Brief: Answer with a single number: the count of lines below that hold "Delaware".

(Saved data entries)
════════

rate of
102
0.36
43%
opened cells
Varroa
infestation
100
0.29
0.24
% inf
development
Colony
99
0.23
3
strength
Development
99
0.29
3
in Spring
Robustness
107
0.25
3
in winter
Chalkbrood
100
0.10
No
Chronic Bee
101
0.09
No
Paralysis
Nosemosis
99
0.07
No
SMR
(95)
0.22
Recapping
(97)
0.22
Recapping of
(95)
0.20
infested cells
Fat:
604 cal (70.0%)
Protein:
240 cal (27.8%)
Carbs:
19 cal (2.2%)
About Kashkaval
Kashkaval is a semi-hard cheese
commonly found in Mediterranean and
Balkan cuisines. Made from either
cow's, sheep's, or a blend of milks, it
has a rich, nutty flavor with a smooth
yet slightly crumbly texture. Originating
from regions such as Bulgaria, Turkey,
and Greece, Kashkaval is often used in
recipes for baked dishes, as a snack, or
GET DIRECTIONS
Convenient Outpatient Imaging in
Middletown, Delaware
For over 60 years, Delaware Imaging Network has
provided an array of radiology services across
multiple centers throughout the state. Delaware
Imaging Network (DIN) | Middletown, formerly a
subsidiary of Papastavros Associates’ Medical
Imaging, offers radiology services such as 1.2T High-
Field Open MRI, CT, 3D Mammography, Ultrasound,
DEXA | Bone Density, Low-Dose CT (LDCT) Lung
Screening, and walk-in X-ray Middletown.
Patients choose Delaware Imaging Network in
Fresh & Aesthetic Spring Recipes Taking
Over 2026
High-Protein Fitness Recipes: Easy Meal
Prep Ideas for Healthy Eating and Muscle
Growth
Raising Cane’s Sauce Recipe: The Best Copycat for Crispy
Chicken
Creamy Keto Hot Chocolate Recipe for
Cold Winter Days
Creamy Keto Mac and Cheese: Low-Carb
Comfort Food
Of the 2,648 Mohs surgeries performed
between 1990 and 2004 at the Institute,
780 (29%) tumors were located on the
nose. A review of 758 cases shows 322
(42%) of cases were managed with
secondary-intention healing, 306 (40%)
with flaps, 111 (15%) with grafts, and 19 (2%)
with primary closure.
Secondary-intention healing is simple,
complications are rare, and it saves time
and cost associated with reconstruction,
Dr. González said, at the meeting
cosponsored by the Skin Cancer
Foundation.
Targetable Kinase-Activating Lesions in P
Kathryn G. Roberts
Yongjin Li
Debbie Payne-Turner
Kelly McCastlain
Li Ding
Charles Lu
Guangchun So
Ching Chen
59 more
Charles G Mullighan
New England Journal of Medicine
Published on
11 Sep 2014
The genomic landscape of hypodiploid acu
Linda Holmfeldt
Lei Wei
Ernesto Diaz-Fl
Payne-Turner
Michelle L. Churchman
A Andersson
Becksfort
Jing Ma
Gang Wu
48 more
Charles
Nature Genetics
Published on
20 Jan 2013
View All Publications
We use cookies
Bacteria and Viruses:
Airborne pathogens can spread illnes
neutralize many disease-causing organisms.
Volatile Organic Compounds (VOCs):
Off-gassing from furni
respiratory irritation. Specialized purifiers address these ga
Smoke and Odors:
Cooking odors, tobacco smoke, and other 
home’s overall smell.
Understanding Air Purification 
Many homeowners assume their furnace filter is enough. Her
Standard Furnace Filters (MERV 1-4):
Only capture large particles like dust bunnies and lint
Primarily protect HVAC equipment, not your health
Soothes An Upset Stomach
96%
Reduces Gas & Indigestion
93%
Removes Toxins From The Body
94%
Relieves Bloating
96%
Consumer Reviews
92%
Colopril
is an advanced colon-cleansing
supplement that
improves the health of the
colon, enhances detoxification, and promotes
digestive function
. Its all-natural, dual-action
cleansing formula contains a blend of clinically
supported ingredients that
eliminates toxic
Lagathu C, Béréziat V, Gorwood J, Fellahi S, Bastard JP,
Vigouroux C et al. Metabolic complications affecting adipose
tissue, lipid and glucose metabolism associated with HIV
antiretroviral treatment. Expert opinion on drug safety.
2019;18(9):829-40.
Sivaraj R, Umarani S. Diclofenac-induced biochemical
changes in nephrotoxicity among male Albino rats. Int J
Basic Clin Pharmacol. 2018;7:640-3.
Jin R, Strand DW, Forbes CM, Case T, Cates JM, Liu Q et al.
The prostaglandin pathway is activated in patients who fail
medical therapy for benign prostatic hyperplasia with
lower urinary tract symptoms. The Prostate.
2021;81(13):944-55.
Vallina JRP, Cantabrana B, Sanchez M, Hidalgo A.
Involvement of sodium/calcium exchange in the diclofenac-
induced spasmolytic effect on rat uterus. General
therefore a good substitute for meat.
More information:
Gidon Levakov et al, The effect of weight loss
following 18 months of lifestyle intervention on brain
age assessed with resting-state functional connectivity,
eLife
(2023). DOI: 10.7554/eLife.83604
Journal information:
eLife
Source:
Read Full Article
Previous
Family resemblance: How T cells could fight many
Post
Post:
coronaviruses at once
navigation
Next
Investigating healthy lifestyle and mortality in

════════

Exercise result: 4